# Aim of the task:
Return each of the following rows verbatim, line for line, without any change.
--- Data to use ---
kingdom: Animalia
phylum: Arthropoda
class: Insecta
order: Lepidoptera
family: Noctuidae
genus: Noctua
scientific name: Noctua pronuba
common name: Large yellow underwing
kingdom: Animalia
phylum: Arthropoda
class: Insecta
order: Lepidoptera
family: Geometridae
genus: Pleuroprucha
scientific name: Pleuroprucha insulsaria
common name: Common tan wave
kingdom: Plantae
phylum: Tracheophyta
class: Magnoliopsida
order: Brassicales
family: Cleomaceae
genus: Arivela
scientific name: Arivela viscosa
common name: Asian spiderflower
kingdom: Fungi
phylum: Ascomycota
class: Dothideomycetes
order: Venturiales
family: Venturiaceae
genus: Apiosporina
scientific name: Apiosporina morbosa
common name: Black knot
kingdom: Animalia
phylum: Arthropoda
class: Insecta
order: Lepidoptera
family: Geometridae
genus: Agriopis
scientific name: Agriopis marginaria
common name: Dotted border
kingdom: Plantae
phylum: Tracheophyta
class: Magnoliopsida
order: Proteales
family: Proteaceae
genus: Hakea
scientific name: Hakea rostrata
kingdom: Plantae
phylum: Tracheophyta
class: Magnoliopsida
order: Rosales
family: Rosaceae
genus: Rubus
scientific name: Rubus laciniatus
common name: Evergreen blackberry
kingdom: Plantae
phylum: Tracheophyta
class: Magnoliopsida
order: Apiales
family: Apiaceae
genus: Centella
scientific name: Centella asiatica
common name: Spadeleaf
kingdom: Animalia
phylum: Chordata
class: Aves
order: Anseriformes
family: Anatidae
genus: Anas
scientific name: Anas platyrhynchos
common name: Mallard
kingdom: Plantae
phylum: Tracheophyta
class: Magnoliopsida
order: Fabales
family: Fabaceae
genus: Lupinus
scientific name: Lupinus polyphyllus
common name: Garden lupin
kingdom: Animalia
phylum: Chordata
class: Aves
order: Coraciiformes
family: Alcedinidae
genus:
---
# Exercise response:
kingdom: Animalia
phylum: Arthropoda
class: Insecta
order: Lepidoptera
family: Noctuidae
genus: Noctua
scientific name: Noctua pronuba
common name: Large yellow underwing
kingdom: Animalia
phylum: Arthropoda
class: Insecta
order: Lepidoptera
family: Geometridae
genus: Pleuroprucha
scientific name: Pleuroprucha insulsaria
common name: Common tan wave
kingdom: Plantae
phylum: Tracheophyta
class: Magnoliopsida
order: Brassicales
family: Cleomaceae
genus: Arivela
scientific name: Arivela viscosa
common name: Asian spiderflower
kingdom: Fungi
phylum: Ascomycota
class: Dothideomycetes
order: Venturiales
family: Venturiaceae
genus: Apiosporina
scientific name: Apiosporina morbosa
common name: Black knot
kingdom: Animalia
phylum: Arthropoda
class: Insecta
order: Lepidoptera
family: Geometridae
genus: Agriopis
scientific name: Agriopis marginaria
common name: Dotted border
kingdom: Plantae
phylum: Tracheophyta
class: Magnoliopsida
order: Proteales
family: Proteaceae
genus: Hakea
scientific name: Hakea rostrata
kingdom: Plantae
phylum: Tracheophyta
class: Magnoliopsida
order: Rosales
family: Rosaceae
genus: Rubus
scientific name: Rubus laciniatus
common name: Evergreen blackberry
kingdom: Plantae
phylum: Tracheophyta
class: Magnoliopsida
order: Apiales
family: Apiaceae
genus: Centella
scientific name: Centella asiatica
common name: Spadeleaf
kingdom: Animalia
phylum: Chordata
class: Aves
order: Anseriformes
family: Anatidae
genus: Anas
scientific name: Anas platyrhynchos
common name: Mallard
kingdom: Plantae
phylum: Tracheophyta
class: Magnoliopsida
order: Fabales
family: Fabaceae
genus: Lupinus
scientific name: Lupinus polyphyllus
common name: Garden lupin
kingdom: Animalia
phylum: Chordata
class: Aves
order: Coraciiformes
family: Alcedinidae
genus:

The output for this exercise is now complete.